§ **PROMPT A**:
In the integration thread, rewrite the paragraph that begins "which can be chosen by using the guideline" as a list.
§ **PROMPT B**:
In the integration thread, list every term on the right-hand side of the result given under "Answer 1".

§ **SUPPLIED PASSAGE**:
--------------------------------
Question

Help please!!

Integrate the following:

`\displaystyle \int {x}^(2) {e}^(x) dx`
​

Answer 1

`\rm \displaystyle \int x ^(2) \cdot {e}^(x) \: dx = {x}^(2) {e}^(x)- 2x {e}^(x) + 2 e^(x) + \rm C`

Explanation:

we want to integrate the following integration:

`\displaystyle \int {x}^(2) \cdot {e}^(x) dx`

notice that, the integrand is in the multiplication of two different function in that case we can consider integration by parts given by:

`\rm \displaystyle \int u \cdot v \: dx = u \int vdx - \int u' \left( \int v dx \right)dx`

where u' can be defined by the differentiation of u

now we have to choose our u and v

which can be chosen by using the guideline:ILATE Inverse trig. , Logarithm, Algebraic expression, Trigonometry, Exponent.
--------------------------------
§ **AVAILABLE DATA**:
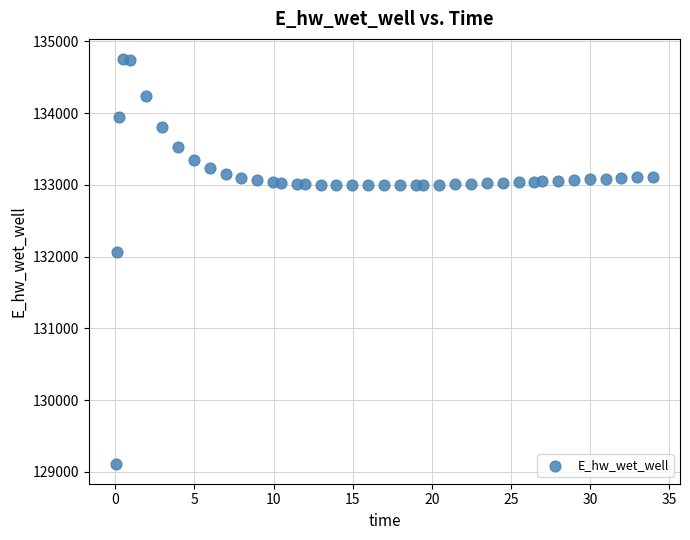

What is the range of X values (max minus min)?

33.9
--------------------------------
§ **EXERCISE RESPONSE A**:
Guideline for choosing u and v (ILATE), in order:
- Inverse trig.
- Logarithm
- Algebraic expression
- Trigonometry
- Exponent

§ **EXERCISE RESPONSE B**:
- x²eˣ
- −2xeˣ
- 2eˣ
- C